After a couple of days, I found out she had a boyfriend (Ash). She’d had a boyfriend for almost two years. Two years. What the fuck?! I didn’t know what to think. I was angry at her for acting that way if she had a boyfriend, but I told myself it was a one time thing (thanks a lot, alcohol). Besides, there’s nothing wrong with flirting. Things wouldn’t happen again between us.
I was wrong. I was “the other girl” for six months. SIX. There were rumors, but we always denied them. Ash hated me, and Misty and I both knew we should stop, because it was the “right thing to do”, but we never did stop. We used alcohol as an excuse, (I suppose it was our guilt-freeing device), but we were completely sober more than once. We’d say we liked each other, we’d hug, kiss, hold hands and talk about anything and everything for hours. We were like a couple, without actually “being” one.
Every once in a while, Misty got these “confusion attacks” and she would just distance herself from me without any explanation whatsoever, just to come back a couple of days later confessing she did it because she wanted to be faithful to her boyfriend and she didn’t know what to do with the whole situation. I never pressured her, because I understand how hard it can be for some people to come to terms with having a relationship with someone from the same sex. Plus, because of this tug-o-war, I was constantly trying to deny my feelings for her, telling myself I did it just because I had a good time (pfft,I couldn’t even convince myself of that). Denying my feelings was my way of protecting myself, because if she’d been with Ash for so long, and she wouldn’t let go, even after lying to him for months, there were two possible options:
1) I was her “lesbian experiment” and her true feelings belonged to Ash.

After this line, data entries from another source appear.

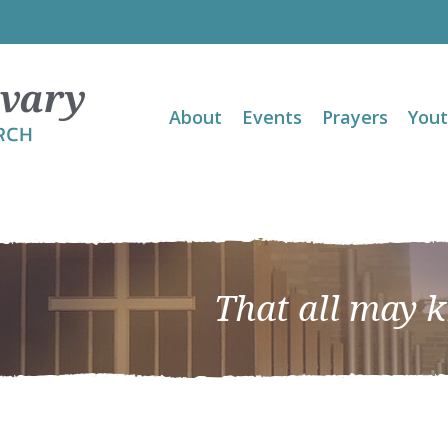
About
Events
Prayers
You
That all may 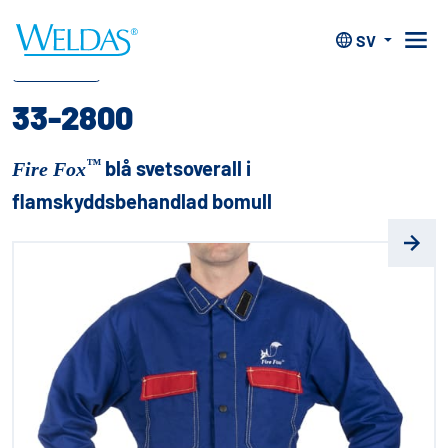
Hem
>
Kläder
>
Fire Fox™ flamskydds kläder
>
33-2800
SV
™
Fire Fox
33-2800
™
blå svetsoverall i
Fire Fox
flamskyddsbehandlad bomull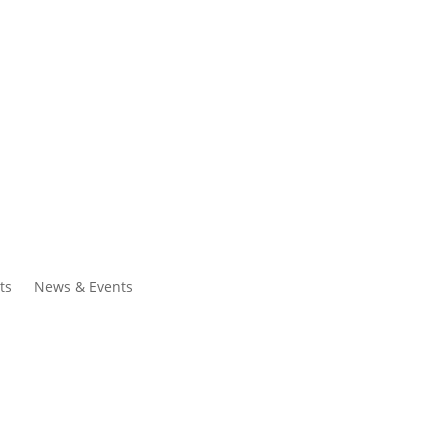
ntacts
Search
ts
News & Events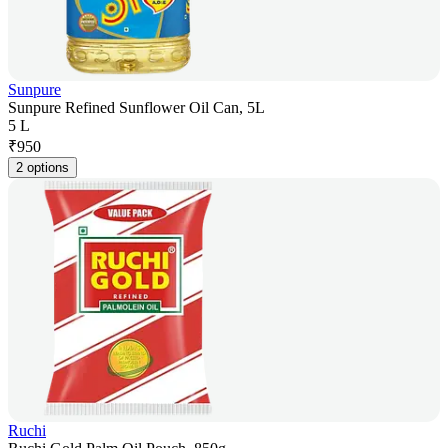
Sunpure
Sunpure Refined Sunflower Oil Can, 5L
5 L
₹
950
2 options
Ruchi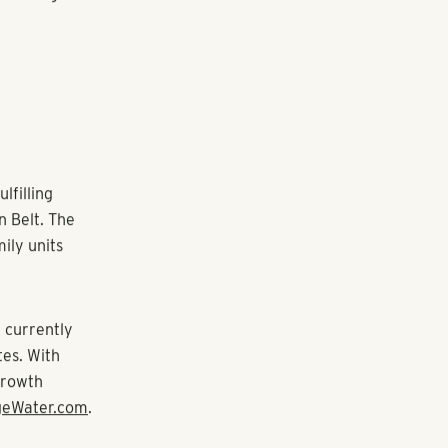
s, Europe,
d properties
’s
’s age-
tment to
e has prepared
of team
rd University.
Management and
iation, and
artment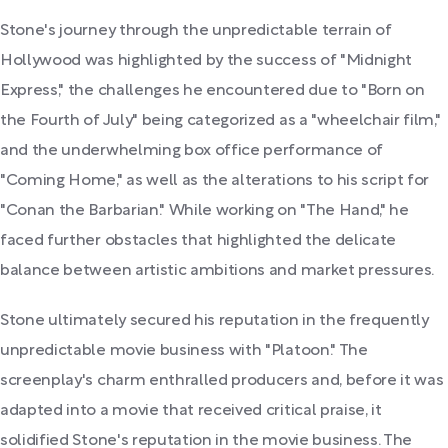
Stone's journey through the unpredictable terrain of
Hollywood was highlighted by the success of "Midnight
Express," the challenges he encountered due to "Born on
the Fourth of July" being categorized as a "wheelchair film,"
and the underwhelming box office performance of
"Coming Home," as well as the alterations to his script for
"Conan the Barbarian." While working on "The Hand," he
faced further obstacles that highlighted the delicate
balance between artistic ambitions and market pressures.
Stone ultimately secured his reputation in the frequently
unpredictable movie business with "Platoon." The
screenplay's charm enthralled producers and, before it was
adapted into a movie that received critical praise, it
solidified Stone's reputation in the movie business. The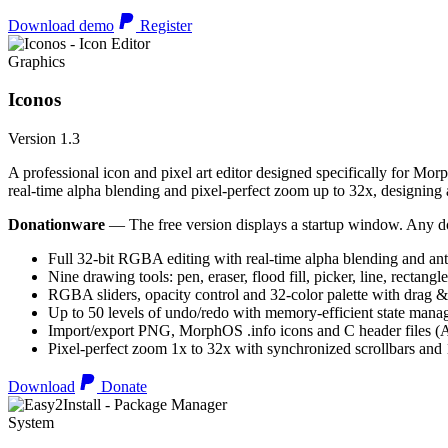
Download demo
Register
Graphics
Iconos
Version 1.3
A professional icon and pixel art editor designed specifically for Morp
real-time alpha blending and pixel-perfect zoom up to 32x, designing an
Donationware
— The free version displays a startup window. Any do
Full 32-bit RGBA editing with real-time alpha blending and ant
Nine drawing tools: pen, eraser, flood fill, picker, line, rectangl
RGBA sliders, opacity control and 32-color palette with drag &
Up to 50 levels of undo/redo with memory-efficient state man
Import/export PNG, MorphOS .info icons and C header files
Pixel-perfect zoom 1x to 32x with synchronized scrollbars an
Download
Donate
System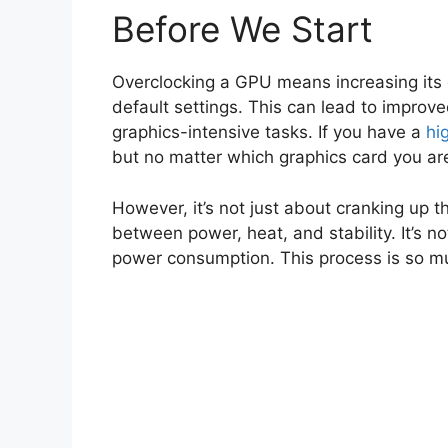
Before We Start
Overclocking a GPU means increasing its
default settings. This can lead to impro
graphics-intensive tasks. If you have a
hi
but no matter which graphics card you ar
However, it’s not just about cranking up 
between power, heat, and stability. It’s no
power consumption. This process is so m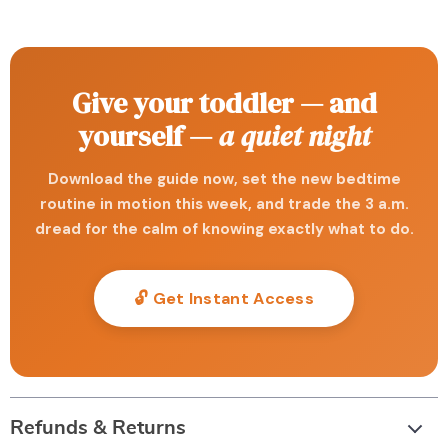
Give your toddler — and
yourself —
a quiet night
Download the guide now, set the new bedtime
routine in motion this week, and trade the 3 a.m.
dread for the calm of knowing exactly what to do.
🔓 Get Instant Access
Refunds & Returns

2) She was scared of taking a risk because she liked a woman, and she would rather stay in her comfortable and familiar place
Either way, I couldn’t win.
One day, Misty told me she was breaking up with Ash, because she couldn’t take it anymore- she couldn’t deny her feelings for me, and because she cared and respected him, she had to do it. They broke up, and we spent a night together talking about it. It seemed as though this time was for real, and Misty looked great, as though an enormous weight was lifted off her shoulders. Obviously, I was as happy as a clam, but I was also incredibly happy for her- she was finally able to overcome her confusion and admit there’s nothing wrong with loving a woman.
Once again: I was wrong. The next day (Sunday), she stopped talking to me abruptly. On Monday, she arrived to uni holding Ash’s hand and she greeted me as though nothing had happened. She basically rubbed it all over my face.
Needless to say, I was crushed. I was left with my open arms, without an explanation. Now she barely looks at me, and won’t even come near me if I’m in a small group of people, just to avoid talking to me. I remember, more than once she told me “I don’t like women, I like you” or “I’m not like this, but it’s you”. At the time I thought it was cute (maybe a little cliché, but still). Clearly, it was her way of denying our relationship and her possible lesbian tendencies. Since ‘it’s not normal’, she tried so hard to deny it. Because of this, I can’t help but feel discriminated and undermined (oh, let’s not forget stupid for letting it happen). Despite everything that happened between us, and all the things she said, I still doubt if she ever really liked me or if I was her teenage lesbian experiment all along.